Our own senior developer Sokmesa Khiev has just returned from Arusha, where he attended EpiHack Tanzania. The four-day event brought together epidemiologists and software developers to jointly develop digital prototypes for disease detection in the East Africa.
In this blog post, Sokmesa shares his views on his trip to Arusha as well as his experience working with other fellow developers from other parts of the world as a team to help refine mobile surveillance systems during the hackathon.
Question: How did you like Arusha?
Sokmesa: Arusha is great city, which is close to Meru mountain and Kilimanjaro mountain. It is a nice city and not so crowded. Surrounded by mountain and forest, the weather is also very good, making Arusha attractive.
Question: Have you attended any previous EpiHack?
Sokmesa: I’ve never attended any EpiHack before. This is my first time at EpiHack Tanzania. As mentioned by Mark Smolinski, Director at Skoll Global Threats Fund, it’s the best EpiHack ever. I’m surprised to see people from different countries in East Africa work together to find the problem and suggest the solution in the event.
Question: What is EpiHack?
Sokmesa: EpiHack is a series of hackathon event that has been supported by Skoll Global Threats Fund. The event focuses on using technologies to support public health. EpiHack brings together health experts and technologists explore how technologies can help health experts in doing their works.
Question: What impressed you most during the event?
Sokmesa: I am very much impressed by the enthusiasm of health experts and technology experts who come up with solutions to problems.
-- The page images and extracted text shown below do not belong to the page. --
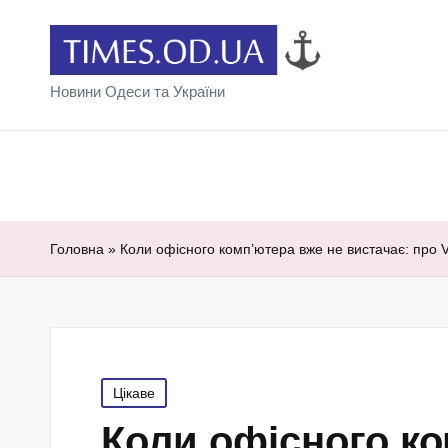
Новини Одеси та України
Головна
»
Коли офісного комп’ютера вже не вистачає: про 
Posted
Цікаве
in
Коли офісного ко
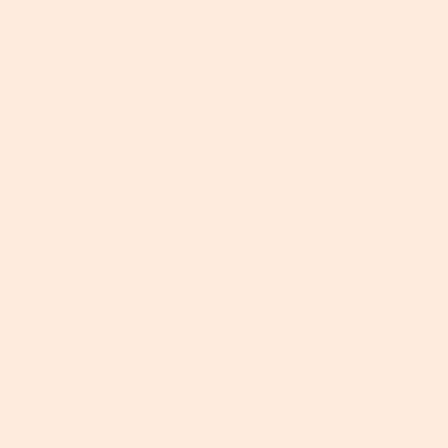
Vorteile
[Komfort bei jedem Sitzen] Gleiten Sie über den glatten Bezug und
lassen Sie sich dann in den 8 cm dicken, hochelastischen 25D
Schaumstoff sinken, der sich nie verformen wird. Diese Bank bietet
eine tolle Sitzgelegenheit, die den Test der Zeit übersteht
[Stark und stabil] Mit ihrem robusten Stahlrahmen und den
verstellbaren Universalfüßen trägt diese gepolsterte Schuhbank
problemlos bis zu 135 kg. Sie bietet einen festen, stabilen Halt und ist
ideal, um den Tag zu beginnen oder ausklingen zu lassen
[Zusätzlicher Platz zu verstauen, staubsaugergeeignet] Die untere
Ablage steht 10 cm über dem Boden und hat 3 Ebenen zur
Aufbewahrung von Schuhen. Außerdem ist es hoch genug für
Saugroboter, damit Ihr Zimmer ordentlich und sauber bleibt
[Verschönert Ihren Raum] Bei der EKHO Kollektion von VASAGLE
Sitztruhe trifft Kunstleder auf feine Nähte. Ihre sanften Konturen
sorgen für mehr Sicherheit und der gut gepolsterte Sitz findet ein
perfektes Gleichgewicht aus Spannung und Fülle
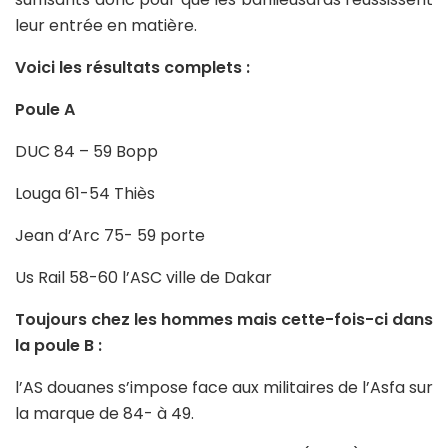
leur entrée en matière.
Voici les résultats complets :
Poule A
DUC 84 – 59 Bopp
Louga 61-54 Thiès
Jean d’Arc 75- 59 porte
Us Rail 58-60 l’ASC ville de Dakar
Toujours chez les hommes mais cette-fois-ci dans
la poule B :
l’AS douanes s’impose face aux militaires de l’Asfa sur
la marque de 84- à 49.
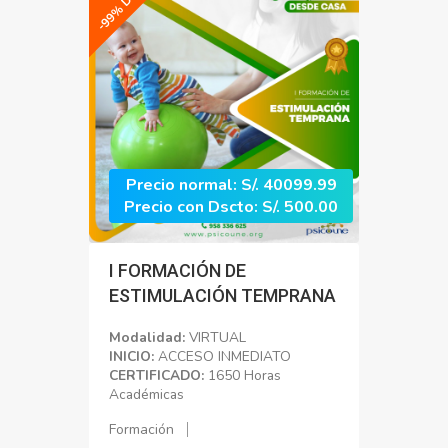
-99% DSCTO
Precio normal: S/. 40099.99
Precio con Dscto: S/. 500.00
I FORMACIÓN DE
ESTIMULACIÓN TEMPRANA
Modalidad:
VIRTUAL
INICIO:
ACCESO INMEDIATO
CERTIFICADO:
1650 Horas
Académicas
Formación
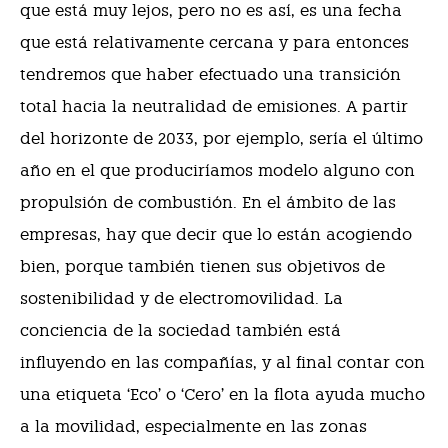
que está muy lejos, pero no es así, es una fecha
que está relativamente cercana y para entonces
tendremos que haber efectuado una transición
total hacia la neutralidad de emisiones. A partir
del horizonte de 2033, por ejemplo, sería el último
año en el que produciríamos modelo alguno con
propulsión de combustión. En el ámbito de las
empresas, hay que decir que lo están acogiendo
bien, porque también tienen sus objetivos de
sostenibilidad y de electromovilidad. La
conciencia de la sociedad también está
influyendo en las compañías, y al final contar con
una etiqueta ‘Eco’ o ‘Cero’ en la flota ayuda mucho
a la movilidad, especialmente en las zonas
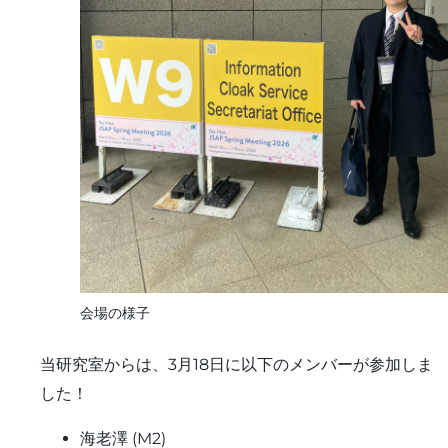
会場の様子
当研究室からは、3月18日に以下のメンバーが参加しま
した！
海老澤 (M2)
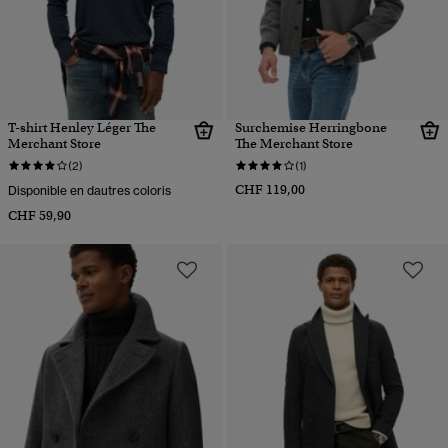
T-shirt Henley Léger The
Surchemise Herringbone
Merchant Store
The Merchant Store
(2)
(1)
CHF 119,00
Disponible en dautres coloris
CHF 59,90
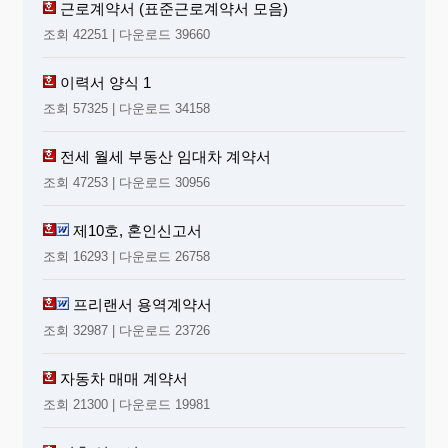
근로계약서 (표준근로계약서 모음)
조회 42251 | 다운로드 39660
이력서 양식 1
조회 57325 | 다운로드 34158
전세 월세 부동산 임대차 계약서
조회 47253 | 다운로드 30956
제10호, 혼인신고서
조회 16293 | 다운로드 26758
프리랜서 용역계약서
조회 32987 | 다운로드 23726
자동차 매매 계약서
조회 21300 | 다운로드 19981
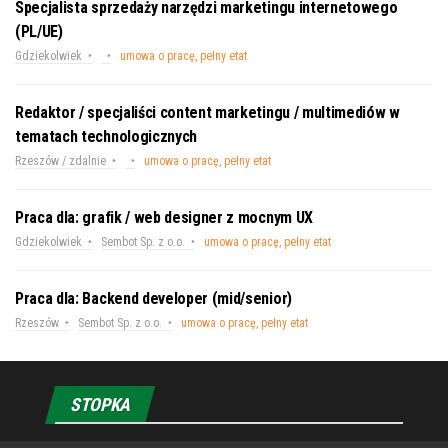
Specjalista sprzedaży narzędzi marketingu internetowego
(PL/UE)
Gdziekolwiek
umowa o pracę, pełny etat
Redaktor / specjaliści content marketingu / multimediów w
tematach technologicznych
Rzeszów / zdalnie
umowa o pracę, pełny etat
Praca dla: grafik / web designer z mocnym UX
Gdziekolwiek
Sembot Sp. z o.o.
umowa o pracę, pełny etat
Praca dla: Backend developer (mid/senior)
Rzeszów
Sembot Sp. z o.o.
umowa o pracę, pełny etat
STOPKA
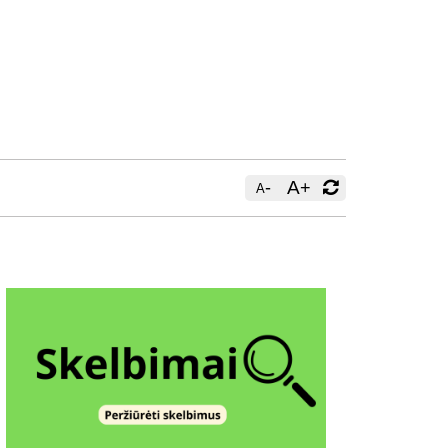
-
A
+
A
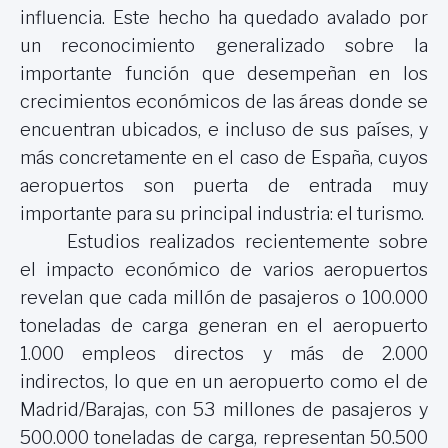
influencia. Este hecho ha quedado avalado por
un reconocimiento generalizado sobre la
importante función que desempeñan en los
crecimientos económicos de las áreas donde se
encuentran ubicados, e incluso de sus países, y
más concretamente en el caso de España, cuyos
aeropuertos son puerta de entrada muy
importante para su principal industria: el turismo.
Estudios realizados recientemente sobre
el impacto económico de varios aeropuertos
revelan que cada millón de pasajeros o 100.000
toneladas de carga generan en el aeropuerto
1.000 empleos directos y más de 2.000
indirectos, lo que en un aeropuerto como el de
Madrid/Barajas, con 53 millones de pasajeros y
500.000 toneladas de carga, representan 50.500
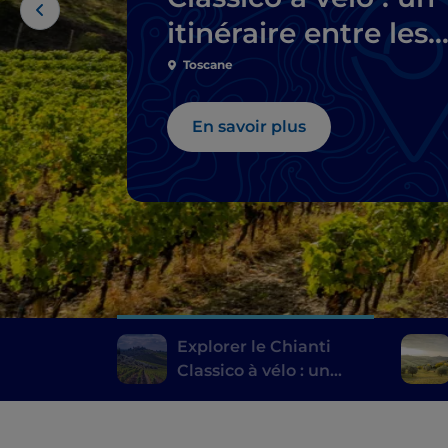
itinéraire entre les
caves
Toscane
En savoir plus
Explorer le Chianti
Classico à vélo : un
itinéraire entre les
caves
An amazing part of EpiHack is the field visit to the remote area where participants can take a close look at the practice and existing surveillance system, so that we can get feedback from the end users about their challenges. This helps us to work on improving the alert system of disease outbreak.
Question: What project/track did you focus on at EpiHack Tanzania?
Sokmesa: I focused on Animal Contact Tracing project. This project is mainly focused on controlling animal disease outbreak.
Question: How would you describe the project you were working on in just three sentences?
Sokmesa: Anyone can use their mobile phone to report cases of animal disease from their village. Powered by InSTEDD’s open source platform Verboice, the voice message reports would be recorded and stored. In addition to this, Resource Map platform can be used to capture locations of reported cases and send the information to health workers closers to those locations.
This participatory surveillance tech event has been made possible thanks to the generous support of Skoll Gobal Threat Fund.